Network Backup Configuration: A Primer
Configuring an enterprise-wide backup is especially challenging in network environments because of the many variables involved. Most sites have a unique mix of hardware and software components, which sometimes interact in unexpected ways. Additionally, sites often have special backup and restore requirements. Yet the goal for all sites is the same: complete a thorough backup as quickly and efficiently as possible and be able to restore backup data in a timely fashion.
The best methodology for approaching such a complex problem is, of course, a systematic one. Here is the basic procedure:
- Inventory hardware and software
- Document backup requirements
- Choose the backup servers
- Distribute the backup devices
- Consider media handling
- Set a schedule
In this article, I will discuss these five steps and configure a backup for a sample site, which I'll call BCD Inc. This site is a mixed environment, that is, data must be backed up from machines running three very different operating systems. It also has a variety of devices to which data can be backed up, and utilizing all of them requires a distributed approach.
However, the solution I have proposed for BCD Inc. is an interim one. It is a basic scheme, designed to illustrate the fundamental ideas in network backup configuration. It is also the kind of scheme with which sites "graduating" to a commercial-strength backup would begin.
Complex and very cost-effective distributed backup schemes can be built on the simple solution suggested for BCD in this article. For example, subnetting could easily be added with a small investment in switching technology. With subnetting, more backups could be run in parallel, providing greater speed and scheduling flexibility. However, subnetting and other more sophisticated strategies are beyond the scope of this primer.

Data to examine »
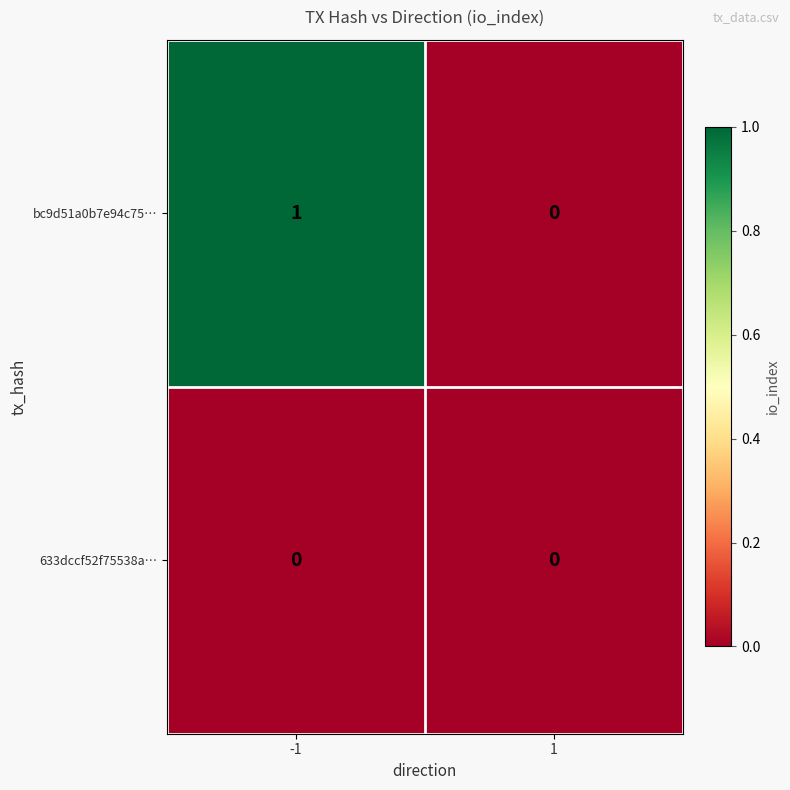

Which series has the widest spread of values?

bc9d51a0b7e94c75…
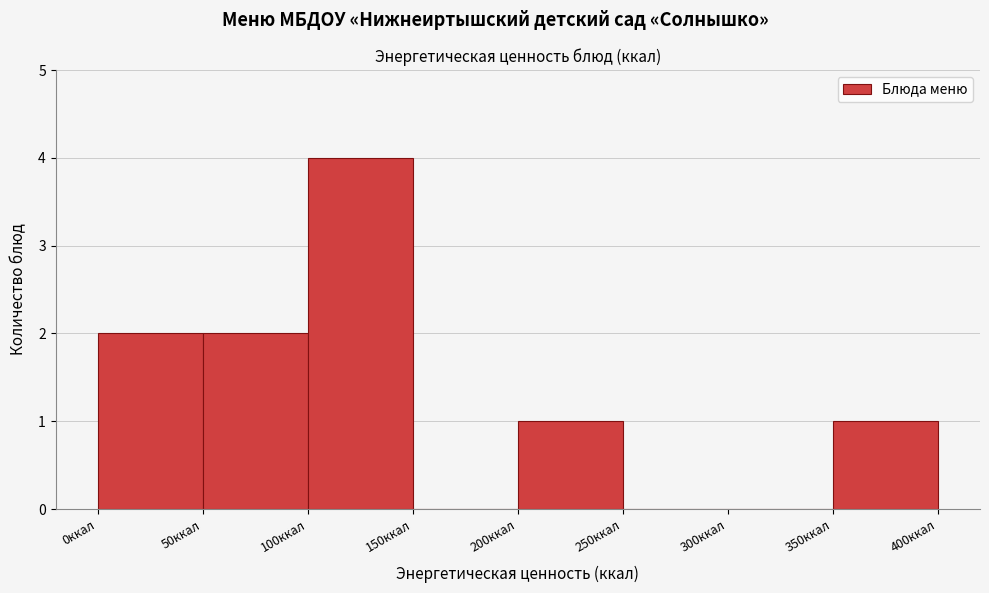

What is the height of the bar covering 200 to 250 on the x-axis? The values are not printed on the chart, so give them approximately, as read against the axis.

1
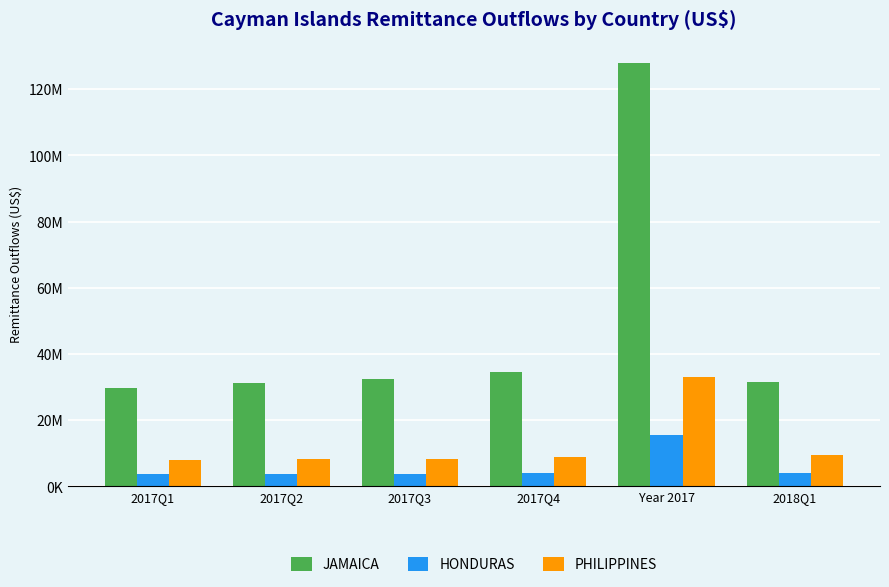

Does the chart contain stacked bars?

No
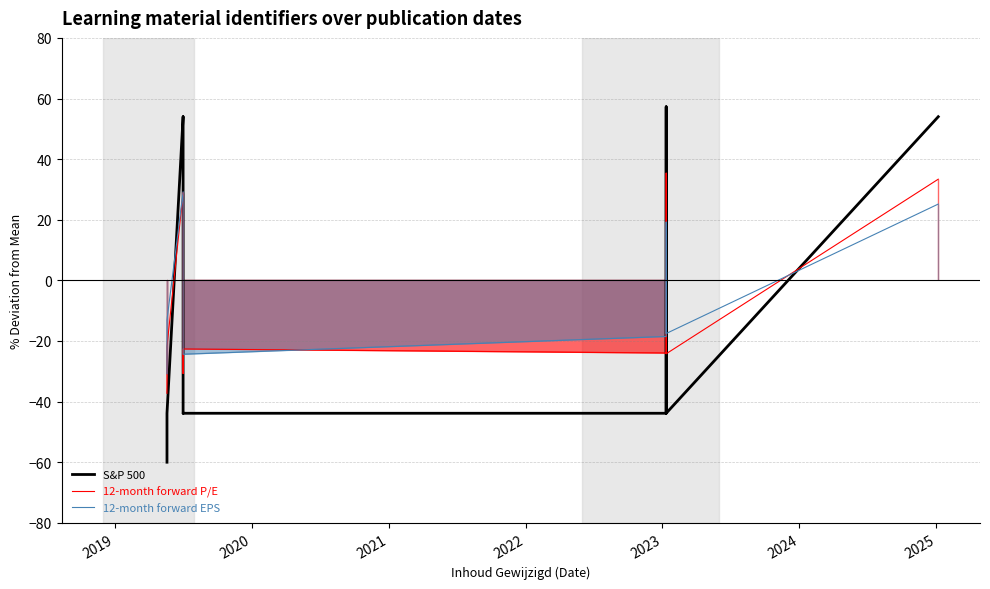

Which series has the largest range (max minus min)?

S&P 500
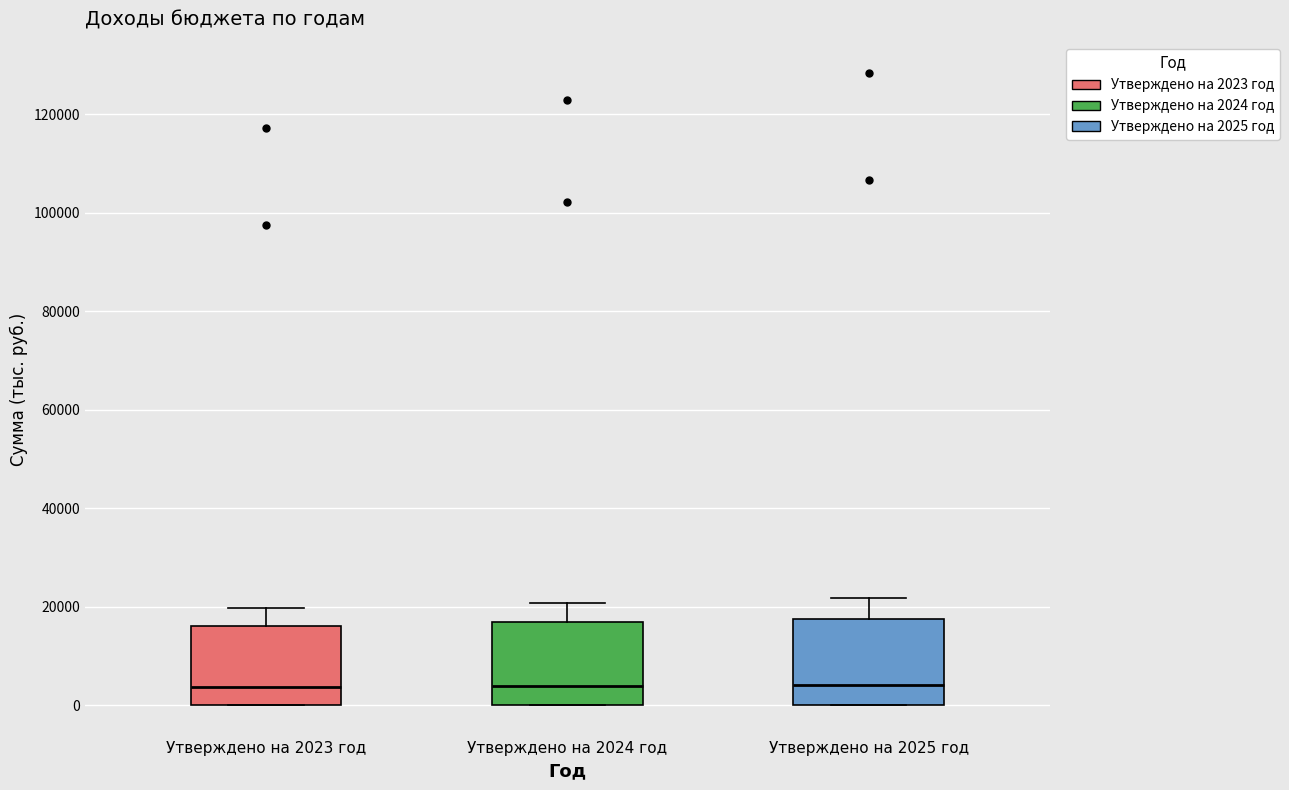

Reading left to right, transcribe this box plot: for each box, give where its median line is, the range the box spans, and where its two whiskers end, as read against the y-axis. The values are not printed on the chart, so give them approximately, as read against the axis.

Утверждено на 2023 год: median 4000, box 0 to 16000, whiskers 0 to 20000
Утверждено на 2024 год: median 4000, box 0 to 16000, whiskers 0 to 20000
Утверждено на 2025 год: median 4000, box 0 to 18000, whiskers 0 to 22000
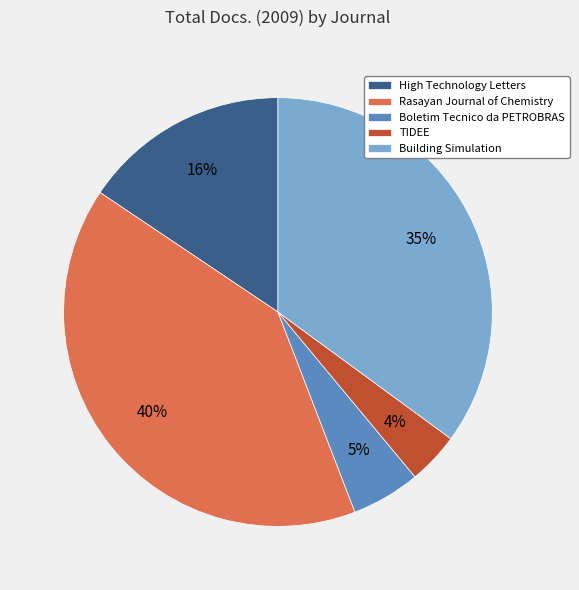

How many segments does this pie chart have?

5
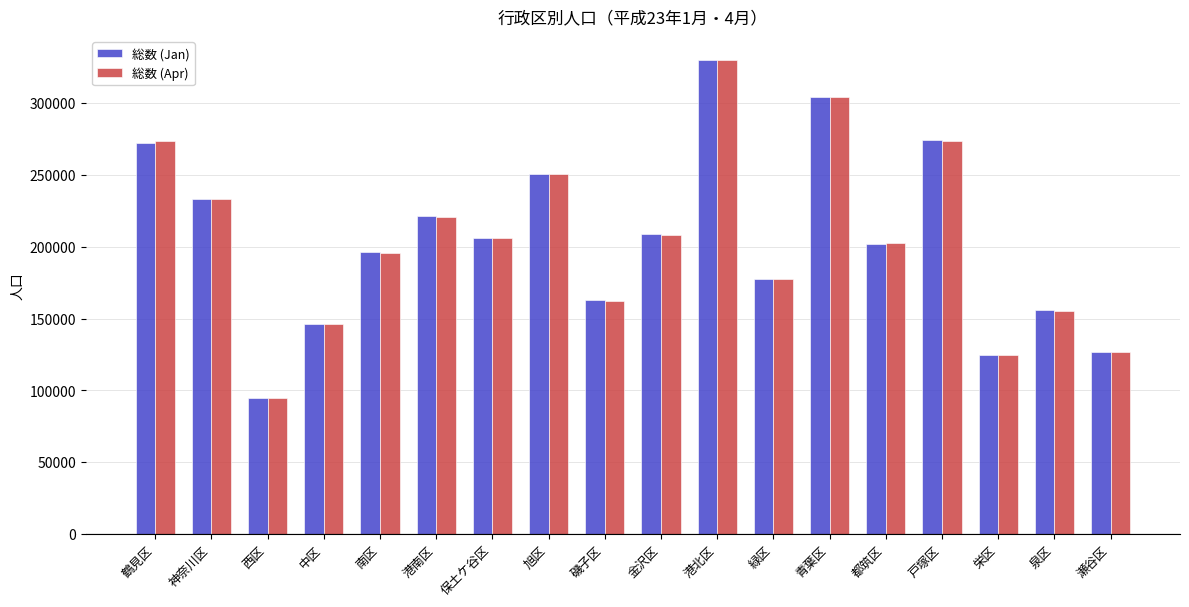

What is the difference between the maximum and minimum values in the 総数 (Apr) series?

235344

What this exercise asks »
A. List each step of the basic procedure given in the backup primer.
B. Return the backup primer's wording starting with "Complex and very" and going on through "of this primer.", copied word for word.
C. Supply the next part of the network backup primer, picking up after its final sentence.

Exercise results »
A.
- Inventory hardware and software
- Document backup requirements
- Choose the backup servers
- Distribute the backup devices
- Consider media handling
- Set a schedule

B.
Complex and very cost-effective distributed backup schemes can be built on the simple solution suggested for BCD in this article. For example, subnetting could easily be added with a small investment in switching technology. With subnetting, more backups could be run in parallel, providing greater speed and scheduling flexibility. However, subnetting and other more sophisticated strategies are beyond the scope of this primer.

C.
Inventory Hardware and Software
If you don't have a detailed inventory of your current equipment, now is the time to develop one. The more detailed it is, the more solid and reliable your backup configuration will be. A thorough inventory also lets you troubleshoot your backup and plan for future growth much more easily.
Note the following about each machine:
- Number of processors and their speed
- RAM size
- Hard disk capacity and current free space
- Physical location
- Operating system
- OS level
- OS release
- Applications running on it
You must also survey the backup devices you have on hand. For standalone tape drives, you'll need their capacity and transfer rate. If you have an automated library, you will also need to know the number of storage slots, number of drives, and number of SCSI connections. You must also know the bandwidth of your network.
Document Backup Requirements
Finally, you should document the backup requirements for your organization. Here are the basic things you must know:
- Total amount of data to be backed up
- Amount of data that changes daily
- Current backup window
- Any special types of files and databases
- Data retention requirements
- Future organization-wide plans
Let's consider this information in the context of a specific example.
Example: Hardware and Software Inventory at BCD Inc.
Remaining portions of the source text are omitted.